Desde abril no hay vuelos directos entre Nueva York y Caracas, la única ciudad hispana que llegó a tener viajes supersónicos de Suramérica a París.

Hoy, viajar de Nueva York a Venezuela implica de 2 a 3 conexiones aéreas, y lo que antes era un vuelo de cuatro horas y media puede tomar más de un día. Semejante retroceso es una fotografía en primer plano de lo que el país padece desde 1999. «Me ladra y me muerde la burda ironía…» dice el poema «Maracaibo Mía», de Udón Pérez.

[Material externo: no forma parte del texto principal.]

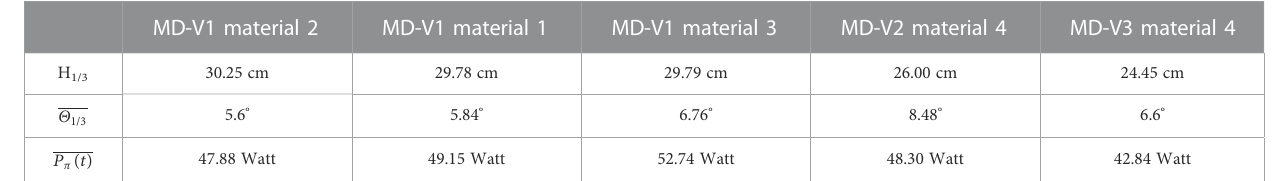
TABLE 1 Experimental results for different designs and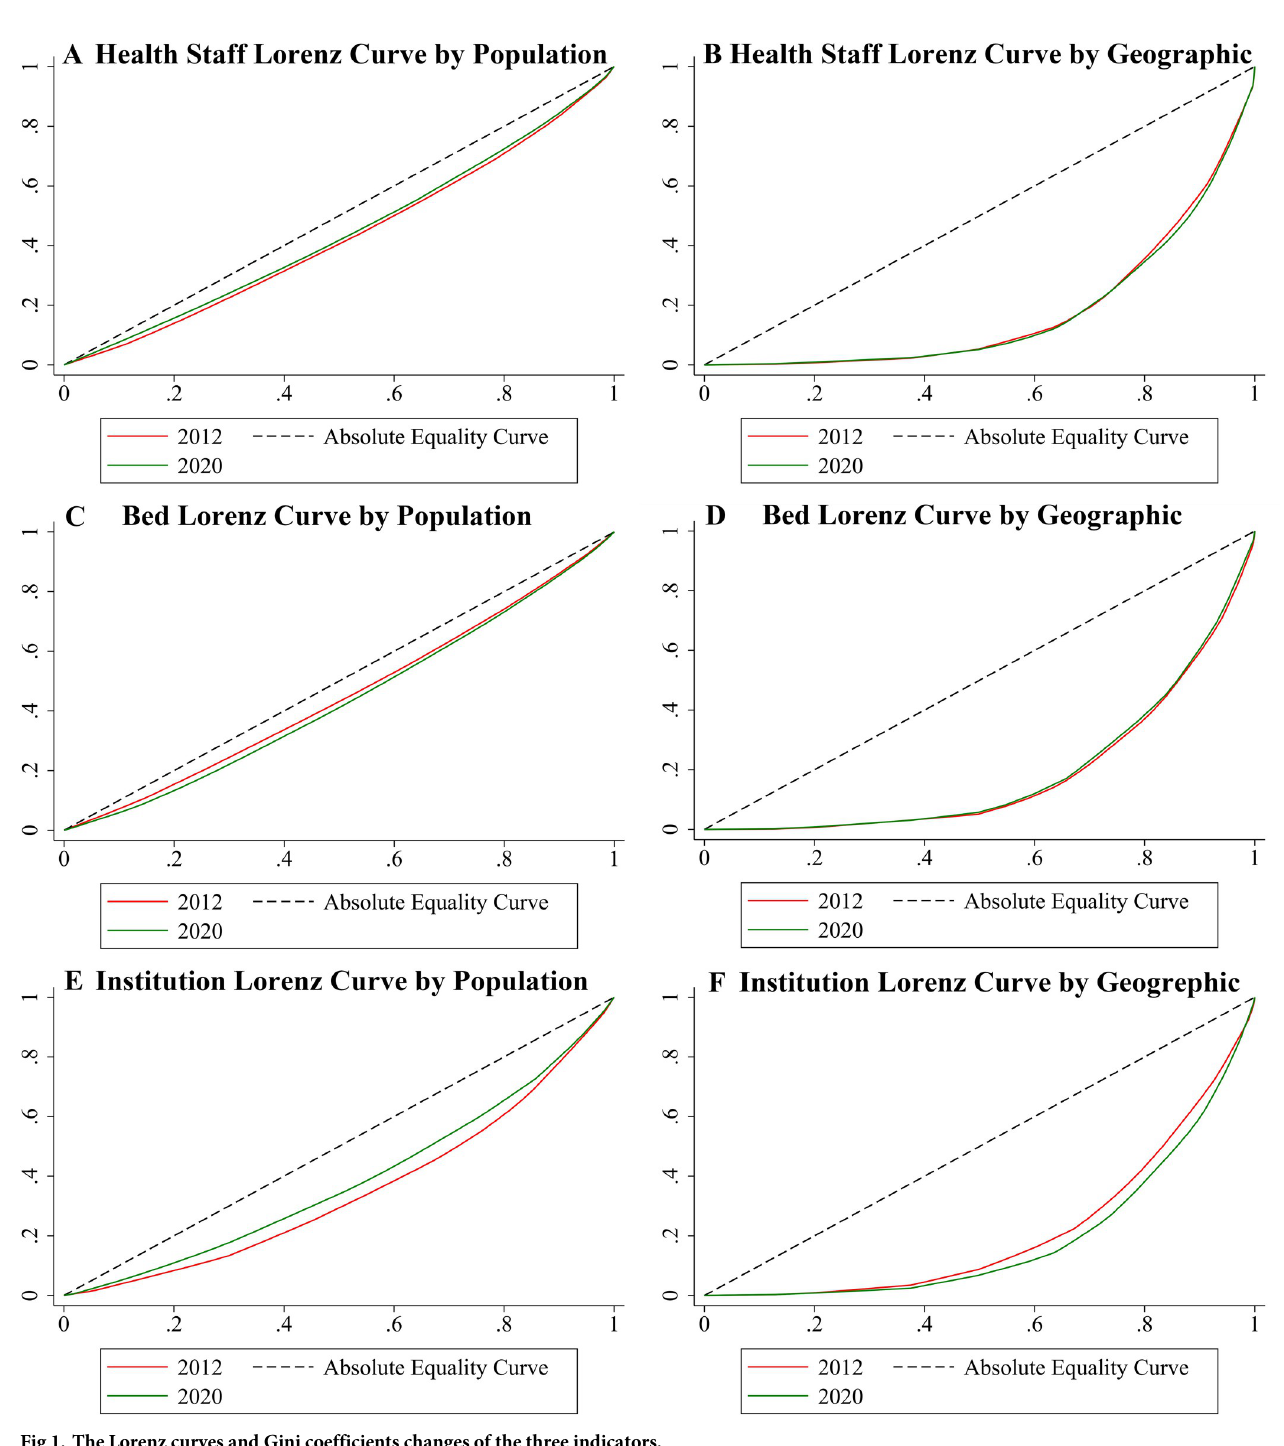
Fig 1. The Lorenz curves and Gini coefficients changes of the three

Radio y TV plenos de propaganda tratan de mantener vivo al Teniente Coronel Hugo Chávez, repitiendo al hartazgo sus discursos, que irónicamente terminan siendo su peor espada. «La revolución no debe estar reñida con la eficiencia», profetizaba su folklórica voz muy temprano el pasado domingo 15 de octubre, día de «elecciones» regionales.

Una semana en la Caracas de 2017 enseña más que un año en cualquier facultad de Psicología, Historia, Sociología, Ciencias Políticas, Economía, Filosofía o Periodismo. Nada hace justicia, ni siquiera las palabras desesperanza, fracaso, recesión o dictadura.

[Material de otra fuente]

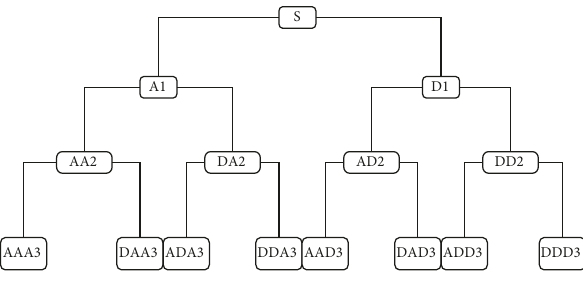
Figure 2: Three-layer binary trees WPD. Table 1: The steps of signals denoising using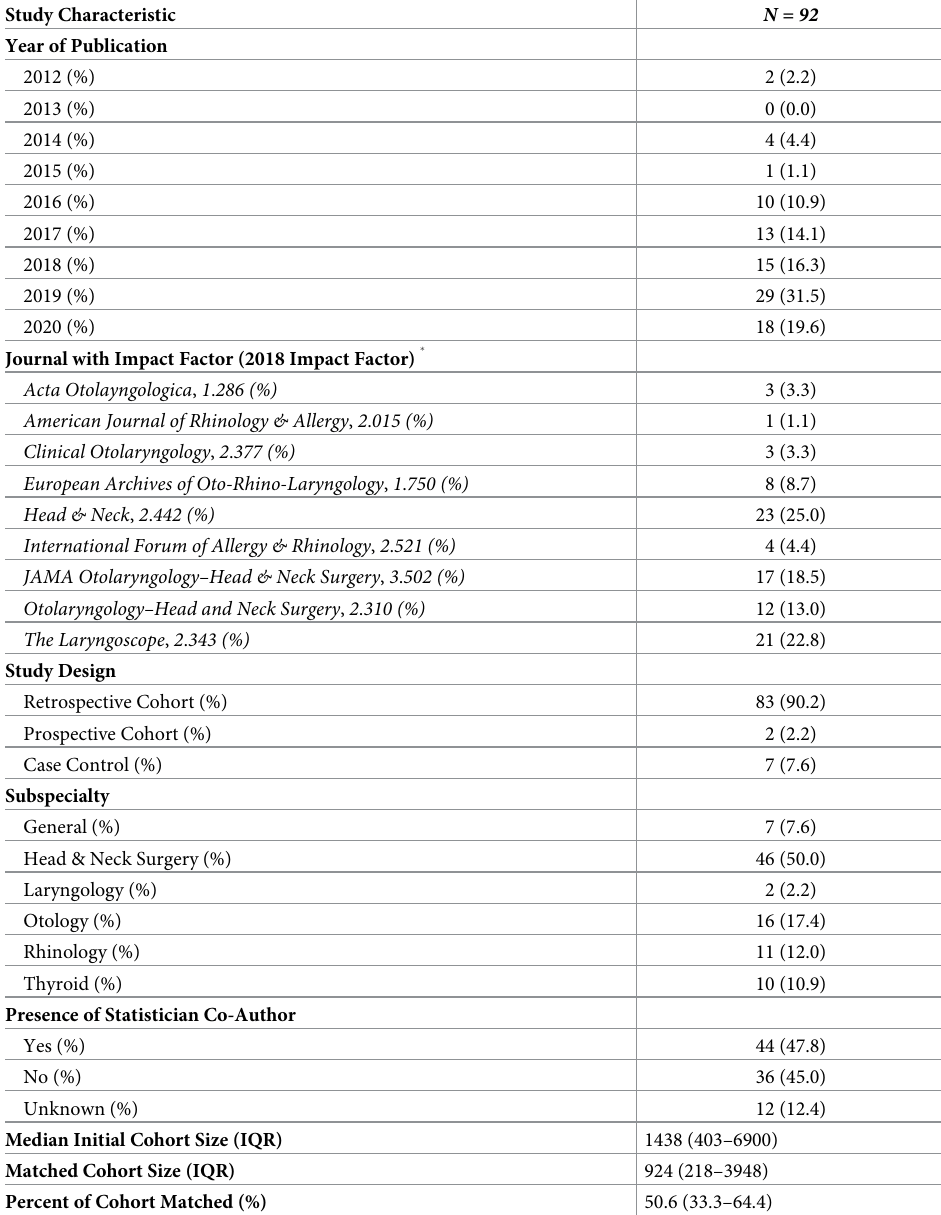
Table 2. Characteristics of included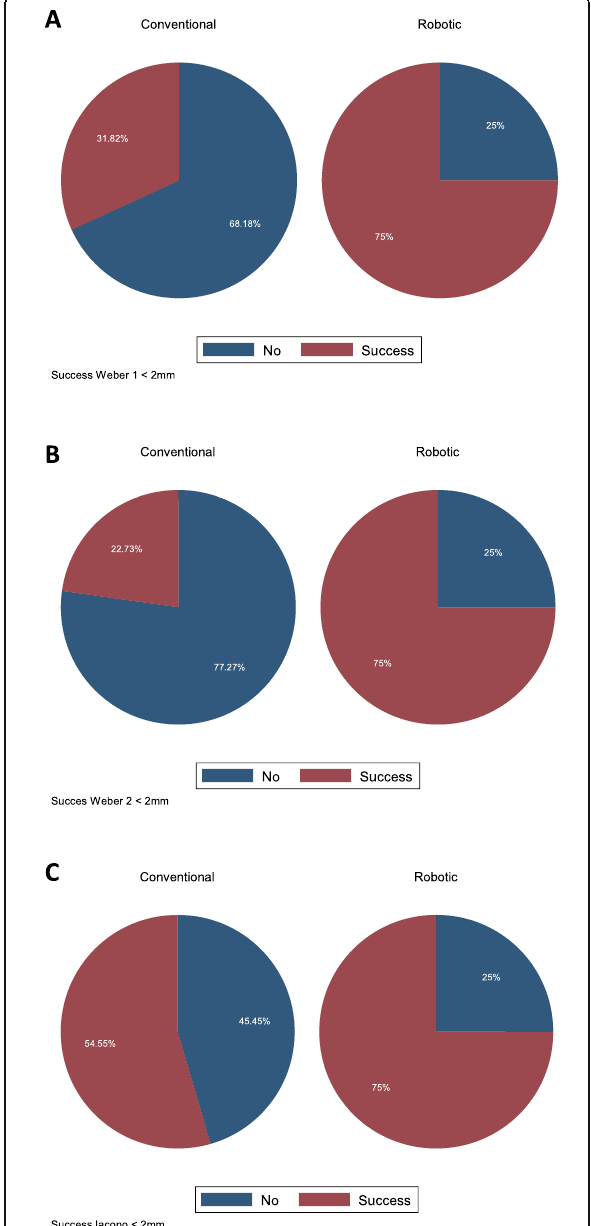
Fig. 5 Graph pie showing the proportion of patient that achieve the position of the femoral component two millimeters or below to the femoral joint line by type of UKA according to Weber 1 method ( a ) Weber 2 method ( b ) and Iacono method ( c )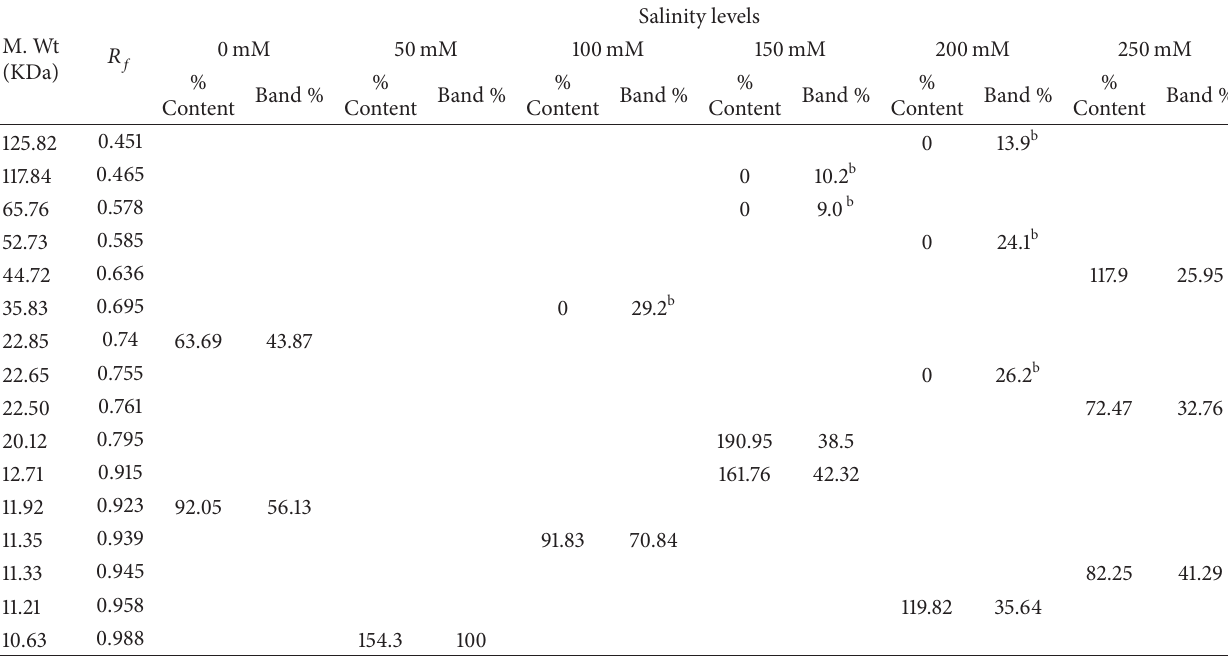
Table 3: Electrophoretic protein pattern of salinity stressed Triticum aestivum seedlings presoaked in 5% Ulva lactuca extract. M.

Tampoco se puede ni por un segundo acusar de resignación a una sociedad aturdida y arruinada, que ha pagado su resistencia con cárcel, torturas, discriminación (dentro y fuera del territorio), violaciones al domicilio y asesinatos, mientras enfrenta escasez, inflación, mortalidad infantil y enfermedades del siglo XIX, convertida en juguete del crimen internacional, traiciones políticas e intrigas petroleras.

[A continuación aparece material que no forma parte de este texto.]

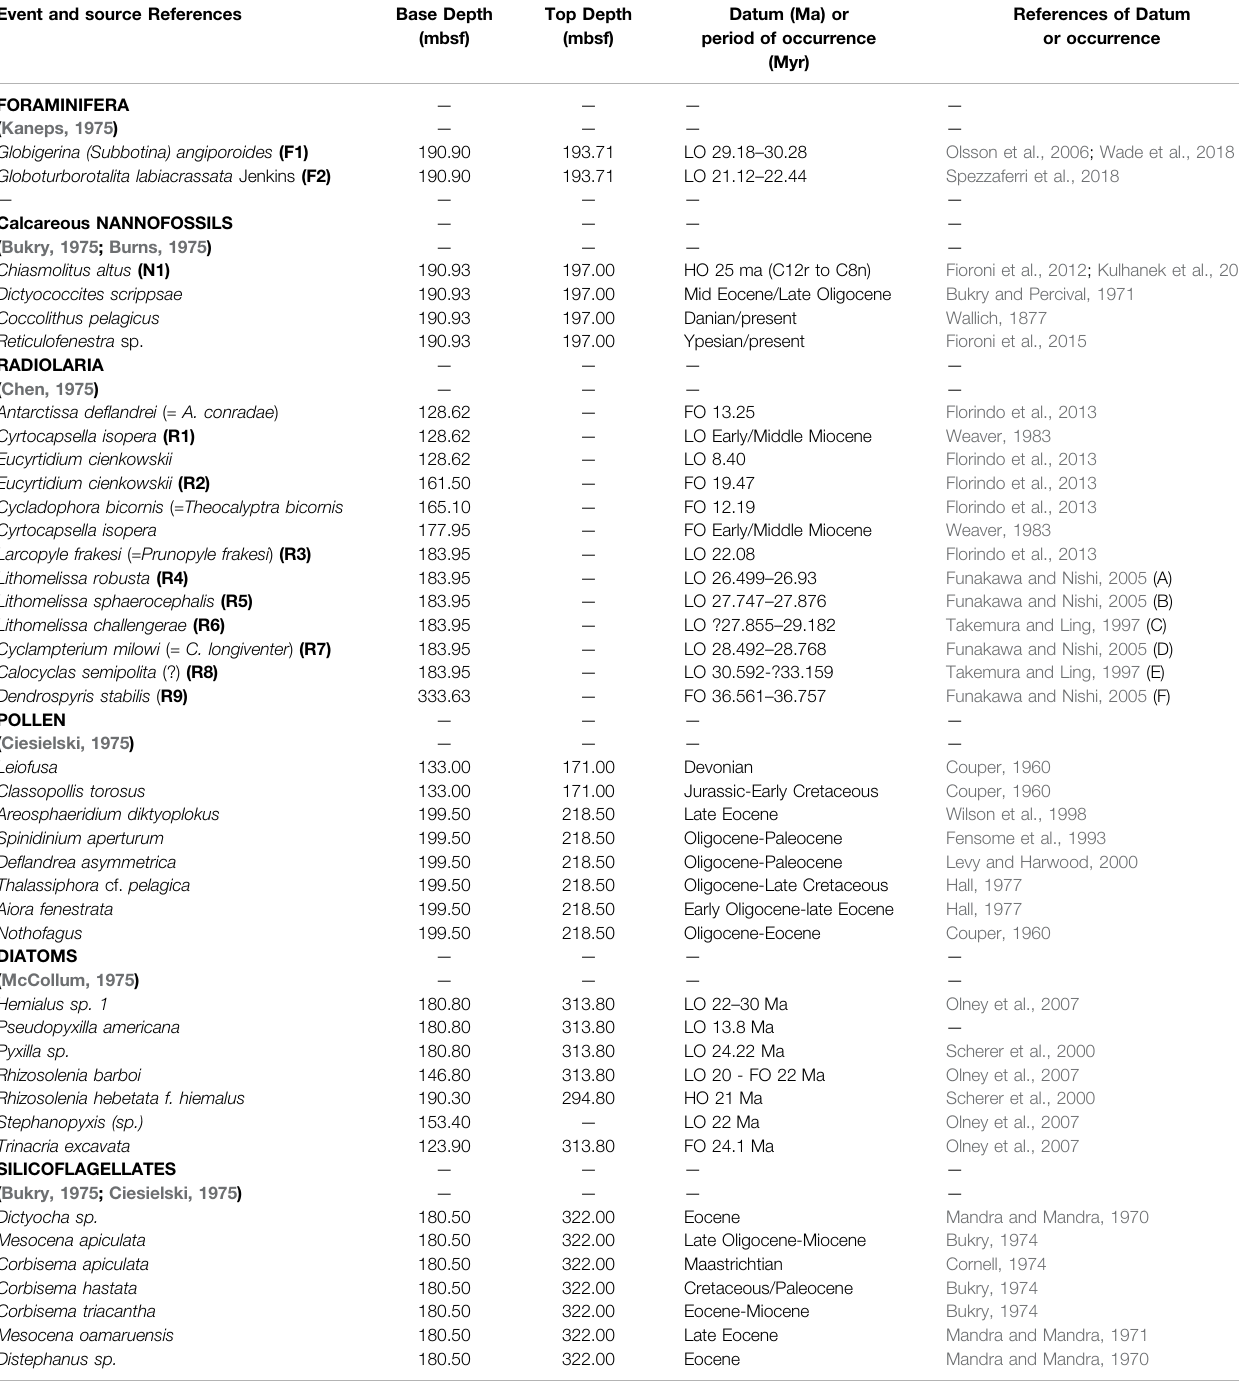
TABLE 1 | Biostratigraphic data from previous studies in the DSDP Initial Reports -Hayes et al. (1975), Radiolaria (Chen, 1975), Diatoms (McCollum, 1975), Silico fl agellates (Ciesielski, 1975), Planktonic Foraminifera (Kaneps, 1975), Calcareous nannoplankton (Bukry, 1975; Burns, 1975) - used to correlate of the DSDP Site 274 magnetic polarityzonationwiththeGeomagneticPolarityTimeScale.Agesforradiolariandatumlevelswereassigned,whereavailable,bythecompositeorderingofeventsandhybrid age model output from constrained optimization (CONOP) analyses of Southern Hemisphere data sets and Ocean Drilling Program (ODP) Site 744 (Florindo et al., 2013). AgesforallothereventsareasreportedinthebiozonationbyTakemuraandLing(1997),orfromotherreports,suchasWeaver(1983).Theagecalibrationsoftheevents reportedinFunakawaandNishi(2005)andTakemuraandLing(1997)wereconvertedtotheGradsteinetal.(2012)timescalefromtheoriginalBerggrenetal.(1995)age calibration, using the converter at: http://www.odsn.de/cgi-bin/conv_ts.pl; (A) 27.1 – 27.5, (B) 28.2 – 28.3, (C) ?28.28 – 29.40, (D) 28.9 – 29.1, (E) 30.48-?33.06, (F) 36. 2 –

Todo ha cambiado, para mal. Venezuela llegó a ser la cuarta economía del mundo y ahora no logra entrar en el tercer milenio. Caracas luce a ratos fantasmagórica, tras la emigración masiva de la clase profesional, el alumbrado fallido y la parálisis de la mitad del parque automotor por falta de repuestos, quizá luego de caer en algún cráter del asfalto vencido a favor de un revolucionario que saqueó millones de dólares.

Los precios suben en horas en una «república» anárquica sin papel moneda, bancos colapsados, censura y absurdos endógenos. Como en la novela 1984 de Orwell, dos más dos es cinco, o quizá tres o siete, dependiendo de la hora y del gestor necesario para el trámite en la burocracia típica del totalitarismo, alimentada por parasitismo y desesperación.

Como Somalia, hoy Venezuela es un reto a la humanidad. Sólo con intervención internacional hay posibilidad de retornar a la civilidad. Nada nuevo, ya pasó en Alemania, Camboya, Panamá, Perú, Haití, Centroamérica, la ex Yugoslavia, Ruanda, Irak, Afganistán y otros casos más. Pero ningún régimen en la historia ha despilfarrado y conspirado tanto contra su propia gente, clamando soberanía por aquí y por allá, con un mandatario paisano de las FARC que admite recibir órdenes desde Cuba, y empeña la economía presente y futura a Rusia y China.

Atornillado en el poder y orgulloso de mostrar su analfabetismo funcional, no duda en criticar a Mariano Rajoy por su «represión brutal, inclemente» contra «el derecho a la democracia, a la paz, a la libertad…» en Cataluña. Lo suyo no es doble moral, es amoralidad. No es falta de sentido común, es falta de sentido. Punto.

Venezuela es un péndulo pirata que va de la informalidad al autoritarismo, leyes de adorno, universidades sin docentes, periódicos raquíticos y aeropuertos sin luz ni baños, donde los pasajeros de los pocos vuelos internacionales que quedan son humillados y hasta saqueados en sus equipajes para «combatir» el tráfico de drogas apoyado por los padrinos del poder.

Nada importa ni hace sentido. Total, un cartón de huevos cuesta más que un camión de gasolina. Las agujas del reloj pueden comenzar a girar al revés, las horas podrían ser abolidas y daría igual.

Hartos de la anarquía, los venezolanos pasaron del «mi vida, mi amor» al «quiero morirme», que declara una humilde anciana.

«Cuesta entender esto», resume un ex profesor, amigo, políglota, intelectual y eminencia del derecho internacional, negado a emigrar de Caracas. Si lo dice él, es verdad.